--- Task description ---
Transcribe every entry word for word. Skip the pictures.

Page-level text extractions
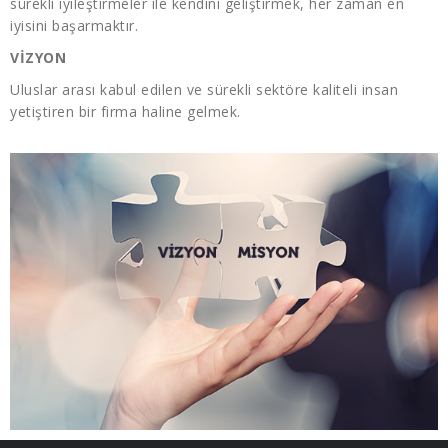
sürekli iyileştirmeler ile kendini geliştirmek, her zaman en
iyisini başarmaktır.
VİZYON
Uluslar arası kabul edilen ve sürekli sektöre kaliteli insan
yetiştiren bir firma haline gelmek.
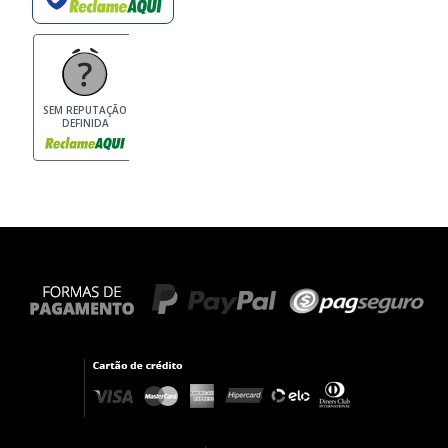
SEM REPUTAÇÃO
DEFINIDA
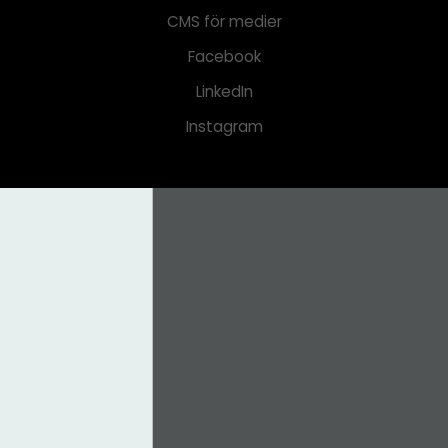
CMS för medier
Facebook
LinkedIn
Instagram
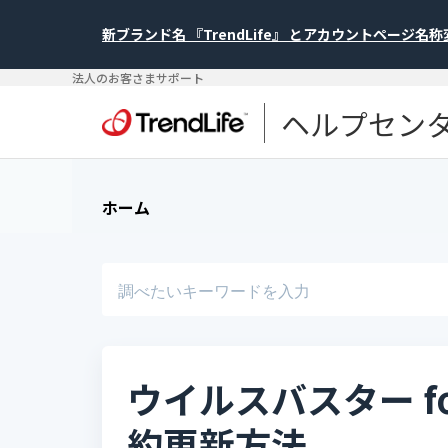
新ブランド名 『TrendLife』 とアカウントページ名
法人のお客さまサポート
ヘルプセン
ホーム
ウイルスバスター for
約更新方法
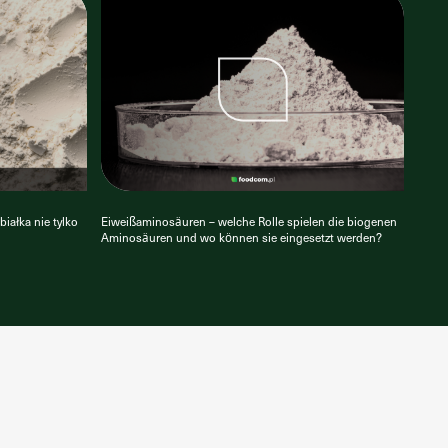
iałka nie tylko
Eiweißaminosäuren – welche Rolle spielen die biogenen
Aminosäuren und wo können sie eingesetzt werden?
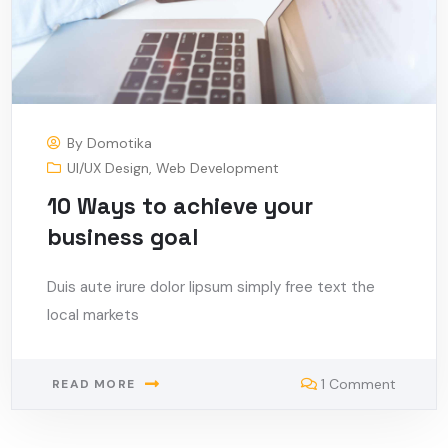
By
Domotika
UI/UX Design
,
Web Development
10 Ways to achieve your
business goal
Duis aute irure dolor lipsum simply free text the
local markets
1 Comment
READ MORE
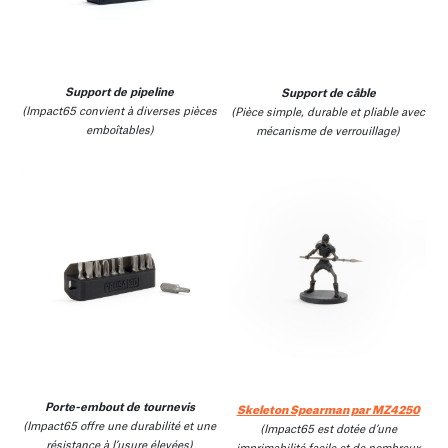
Support de pipeline
Support de câble
(Impact65 convient à diverses pièces
(Pièce simple, durable et pliable avec
emboîtables)
mécanisme de verrouillage)
Skeleton Spearman par MZ4250
Porte-embout de tournevis
(Impact65 offre une durabilité et une
(Impact65 est dotée d’une
résistance à l’usure élevées)
imprimabilité facile et de nombreux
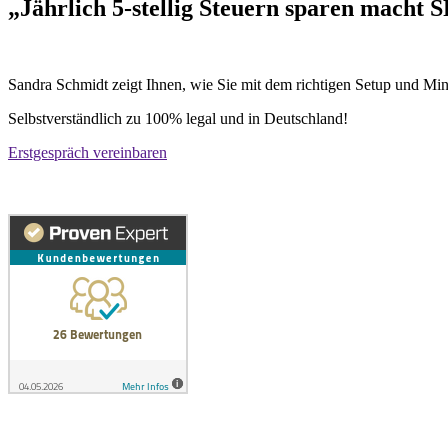
„Jährlich 5-stellig Steuern sparen macht 
Sandra Schmidt zeigt Ihnen, wie Sie mit dem richtigen Setup und Min
Selbstverständlich zu 100% legal und in Deutschland!
Erstgespräch vereinbaren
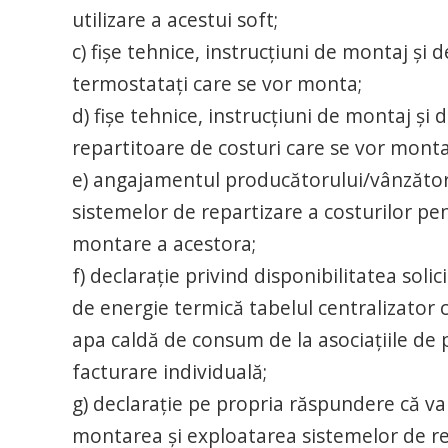
utilizare a acestui soft;
c) fişe tehnice, instrucţiuni de montaj şi d
termostataţi care se vor monta;
d) fişe tehnice, instrucţiuni de montaj şi d
repartitoare de costuri care se vor monta
e) angajamentul producătorului/vânzătoru
sistemelor de repartizare a costurilor pen
montare a acestora;
f) declaraţie privind disponibilitatea soli
de energie termică tabelul centralizator
apa caldă de consum de la asociaţiile de 
facturare individuală;
g) declaraţie pe propria răspundere că va
montarea şi exploatarea sistemelor de rep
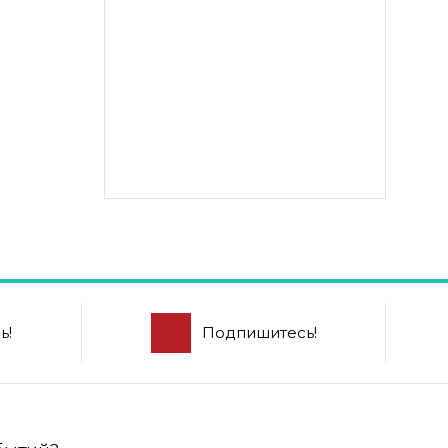
ь!
Подпишитесь!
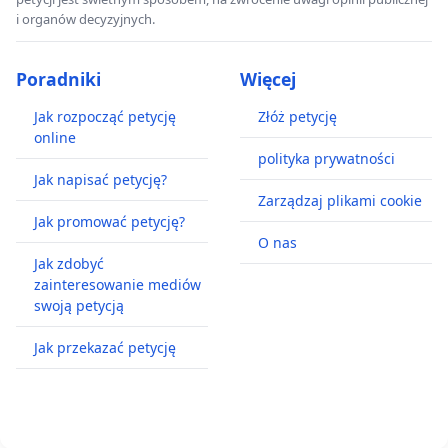
i organów decyzyjnych.
Poradniki
Więcej
Jak rozpocząć petycję
Złóż petycję
online
polityka prywatności
Jak napisać petycję?
Zarządzaj plikami cookie
Jak promować petycję?
O nas
Jak zdobyć
zainteresowanie mediów
swoją petycją
Jak przekazać petycję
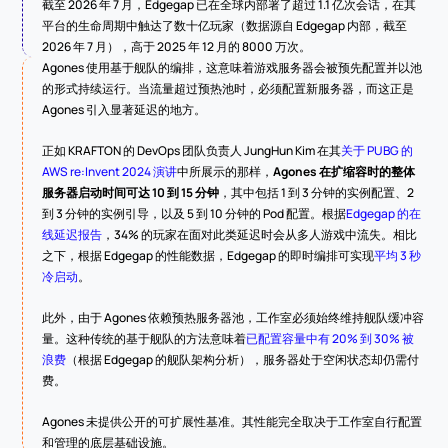
截至 2026 年 7 月，Edgegap 已在全球内部署了超过 1.1 亿次会话，在其
平台的生命周期中触达了数十亿玩家（数据源自 Edgegap 内部，截至 
2026 年 7 月），高于 2025 年 12 月的 8000 万次。
Agones 使用基于舰队的编排，这意味着游戏服务器会被预先配置并以池
的形式持续运行。当流量超过预热池时，必须配置新服务器，而这正是 
Agones 引入显著延迟的地方。
正如 KRAFTON 的 DevOps 团队负责人 JungHun Kim 在其
关于 PUBG 的 
AWS re:Invent 2024 演讲
中所展示的那样，
Agones 在扩缩容时的整体
服务器启动时间可达 10 到 15 分钟
，其中包括 1 到 3 分钟的实例配置、2 
到 3 分钟的实例引导，以及 5 到 10 分钟的 Pod 配置。根据
Edgegap 的在
线延迟报告
，34% 的玩家在面对此类延迟时会从多人游戏中流失。相比
之下，根据 Edgegap 的性能数据，Edgegap 的即时编排可实现
平均 3 秒
冷启动
。
此外，由于 Agones 依赖预热服务器池，工作室必须始终维持舰队缓冲容
量。这种传统的基于舰队的方法意味着
已配置容量中有 20% 到 30% 被
浪费
（根据 Edgegap 的舰队架构分析），服务器处于空闲状态却仍需付
费。
Agones 未提供公开的可扩展性基准。其性能完全取决于工作室自行配置
和管理的底层基础设施。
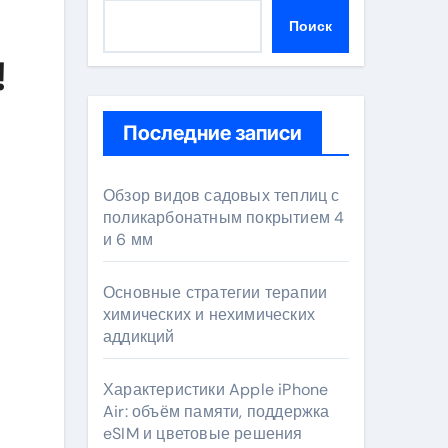
Поиск
!
Последние записи
Обзор видов садовых теплиц с
поликарбонатным покрытием 4
и 6 мм
Основные стратегии терапии
химических и нехимических
аддикций
Характеристики Apple iPhone
Air: объём памяти, поддержка
eSIM и цветовые решения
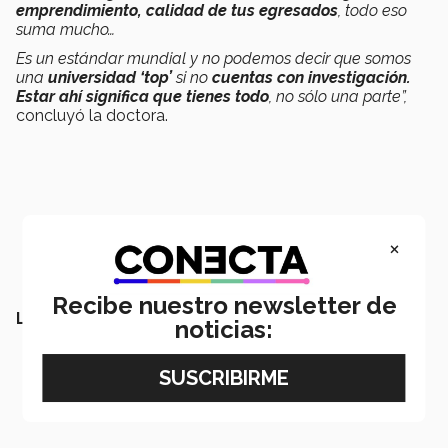
emprendimiento, calidad de tus egresados
, todo eso
suma mucho…
Es un estándar mundial y no podemos decir que somos
una
universidad ‘top’
si no
cuentas con investigación.
Estar ahí significa que tienes todo
, no sólo una parte”,
concluyó la doctora.
×
Recibe nuestro newsletter de
LEE TAMBIÉN:
noticias:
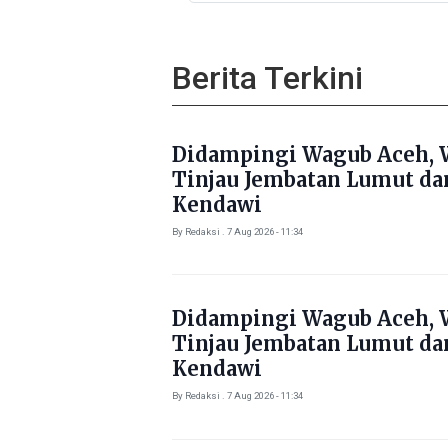
Pastikan Korban Mendapat
Dukungan Kebutuhan Poko
Berita Terkini
Didampingi Wagub Aceh, 
Tinjau Jembatan Lumut da
Kendawi
By Redaksi . 7 Aug 2026 - 11:34
Didampingi Wagub Aceh, 
Tinjau Jembatan Lumut da
Kendawi
By Redaksi . 7 Aug 2026 - 11:34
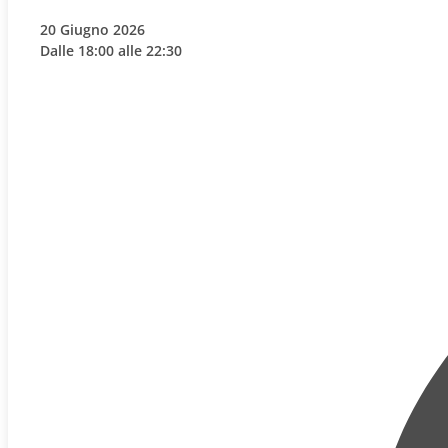
20 Giugno 2026
Dalle 18:00 alle 22:30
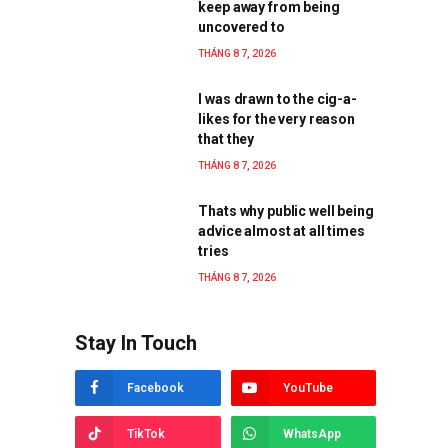
keep away from being
uncovered to
THÁNG 8 7, 2026
I was drawn to the cig-a-
likes for the very reason
that they
THÁNG 8 7, 2026
Thats why public well being
advice almost at all times
tries
THÁNG 8 7, 2026
Stay In Touch
Facebook
YouTube
TikTok
WhatsApp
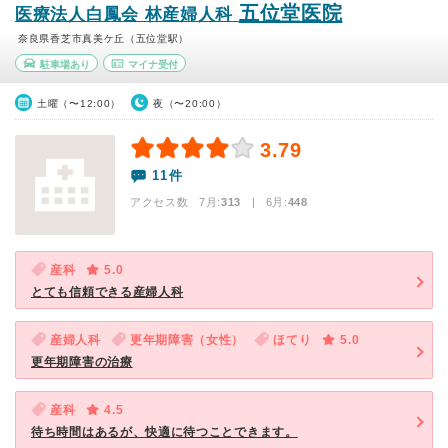
五位堂医院
医療法人白鳳会 林産婦人科
奈良県香芝市真美ケ丘（五位堂駅）
駐車場あり
マイナ受付
土曜（〜12:00）
夜（〜20:00）
3.79
11件
アクセス数 7月:
313
| 6月:
448
産科
5.0
とても信頼できる産婦人科
産婦人科
更年期障害（女性）
ほてり
5.0
更年期障害の治療
産科
4.5
待ち時間はあるが、快適に待つことできます。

--- Task output ---
sürekli iyileştirmeler ile kendini geliştirmek, her zaman en
iyisini başarmaktır.
VİZYON
Uluslar arası kabul edilen ve sürekli sektöre kaliteli insan
yetiştiren bir firma haline gelmek.
SEM REPUTAÇÃO
DEFINIDA
CMS för medier
Facebook
LinkedIn
Instagram
新ブランド名 『TrendLife』 とアカウントページ名
法人のお客さまサポート
ヘルプセン
ホーム
ウイルスバスター for
約更新方法
iałka nie tylko
Eiweißaminosäuren – welche Rolle spielen die biogenen
Aminosäuren und wo können sie eingesetzt werden?
By
Domotika
UI/UX Design
,
Web Development
10 Ways to achieve your
business goal
Duis aute irure dolor lipsum simply free text the
local markets
1 Comment
READ MORE
Support de pipeline
Support de câble
(Impact65 convient à diverses pièces
(Pièce simple, durable et pliable avec
emboîtables)
mécanisme de verrouillage)
Skeleton Spearman par MZ4250
Porte-embout de tournevis
(Impact65 offre une durabilité et une
(Impact65 est dotée d’une
résistance à l’usure élevées)
imprimabilité facile et de nombreux
„Jährlich 5-stellig Steuern sparen macht 
Sandra Schmidt zeigt Ihnen, wie Sie mit dem richtigen Setup und Min
Selbstverständlich zu 100% legal und in Deutschland!
Erstgespräch vereinbaren
utilizare a acestui soft;
c) fişe tehnice, instrucţiuni de montaj şi d
termostataţi care se vor monta;
d) fişe tehnice, instrucţiuni de montaj şi d
repartitoare de costuri care se vor monta
e) angajamentul producătorului/vânzătoru
sistemelor de repartizare a costurilor pen
montare a acestora;
f) declaraţie privind disponibilitatea soli
de energie termică tabelul centralizator
apa caldă de consum de la asociaţiile de 
facturare individuală;
g) declaraţie pe propria răspundere că va
montarea şi exploatarea sistemelor de rep
ь!
Подпишитесь!
i organów decyzyjnych.
Poradniki
Więcej
Jak rozpocząć petycję
Złóż petycję
online
polityka prywatności
Jak napisać petycję?
Zarządzaj plikami cookie
Jak promować petycję?
O nas
Jak zdobyć
zainteresowanie mediów
swoją petycją
Jak przekazać petycję
截至 2026 年 7 月，Edgegap 已在全球内部署了超过 1.1 亿次会话，在其
平台的生命周期中触达了数十亿玩家（数据源自 Edgegap 内部，截至 
2026 年 7 月），高于 2025 年 12 月的 8000 万次。
Agones 使用基于舰队的编排，这意味着游戏服务器会被预先配置并以池
的形式持续运行。当流量超过预热池时，必须配置新服务器，而这正是 
Agones 引入显著延迟的地方。
正如 KRAFTON 的 DevOps 团队负责人 JungHun Kim 在其
关于 PUBG 的 
AWS re:Invent 2024 演讲
中所展示的那样，
Agones 在扩缩容时的整体
服务器启动时间可达 10 到 15 分钟
，其中包括 1 到 3 分钟的实例配置、2 
到 3 分钟的实例引导，以及 5 到 10 分钟的 Pod 配置。根据
Edgegap 的在
线延迟报告
，34% 的玩家在面对此类延迟时会从多人游戏中流失。相比
之下，根据 Edgegap 的性能数据，Edgegap 的即时编排可实现
平均 3 秒
冷启动
。
此外，由于 Agones 依赖预热服务器池，工作室必须始终维持舰队缓冲容
量。这种传统的基于舰队的方法意味着
已配置容量中有 20% 到 30% 被
浪费
（根据 Edgegap 的舰队架构分析），服务器处于空闲状态却仍需付
费。
Agones 未提供公开的可扩展性基准。其性能完全取决于工作室自行配置
和管理的底层基础设施。
Поиск
!
Последние записи
Обзор видов садовых теплиц с
поликарбонатным покрытием 4
и 6 мм
Основные стратегии терапии
химических и нехимических
аддикций
Характеристики Apple iPhone
Air: объём памяти, поддержка
eSIM и цветовые решения
emprendimiento, calidad de tus egresados
, todo eso
suma mucho…
Es un estándar mundial y no podemos decir que somos
una
universidad ‘top’
si no
cuentas con investigación.
Estar ahí significa que tienes todo
, no sólo una parte”,
concluyó la doctora.
×
Recibe nuestro newsletter de
LEE TAMBIÉN:
noticias:
Pastikan Korban Mendapat
Dukungan Kebutuhan Poko
Berita Terkini
Didampingi Wagub Aceh, 
Tinjau Jembatan Lumut da
Kendawi
By Redaksi . 7 Aug 2026 - 11:34
Didampingi Wagub Aceh, 
Tinjau Jembatan Lumut da
Kendawi
By Redaksi . 7 Aug 2026 - 11:34
20 Giugno 2026
Dalle 18:00 alle 22:30
keep away from being
uncovered to
THÁNG 8 7, 2026
I was drawn to the cig-a-
likes for the very reason
that they
THÁNG 8 7, 2026
Thats why public well being
advice almost at all times
tries
THÁNG 8 7, 2026
Stay In Touch
Facebook
YouTube
TikTok
WhatsApp
五位堂医院
医療法人白鳳会 林産婦人科
奈良県香芝市真美ケ丘（五位堂駅）
駐車場あり
マイナ受付
土曜（〜12:00）
夜（〜20:00）
3.79
11件
アクセス数 7月:
313
| 6月:
448
産科
5.0
とても信頼できる産婦人科
産婦人科
更年期障害（女性）
ほてり
5.0
更年期障害の治療
産科
4.5
待ち時間はあるが、快適に待つことできます。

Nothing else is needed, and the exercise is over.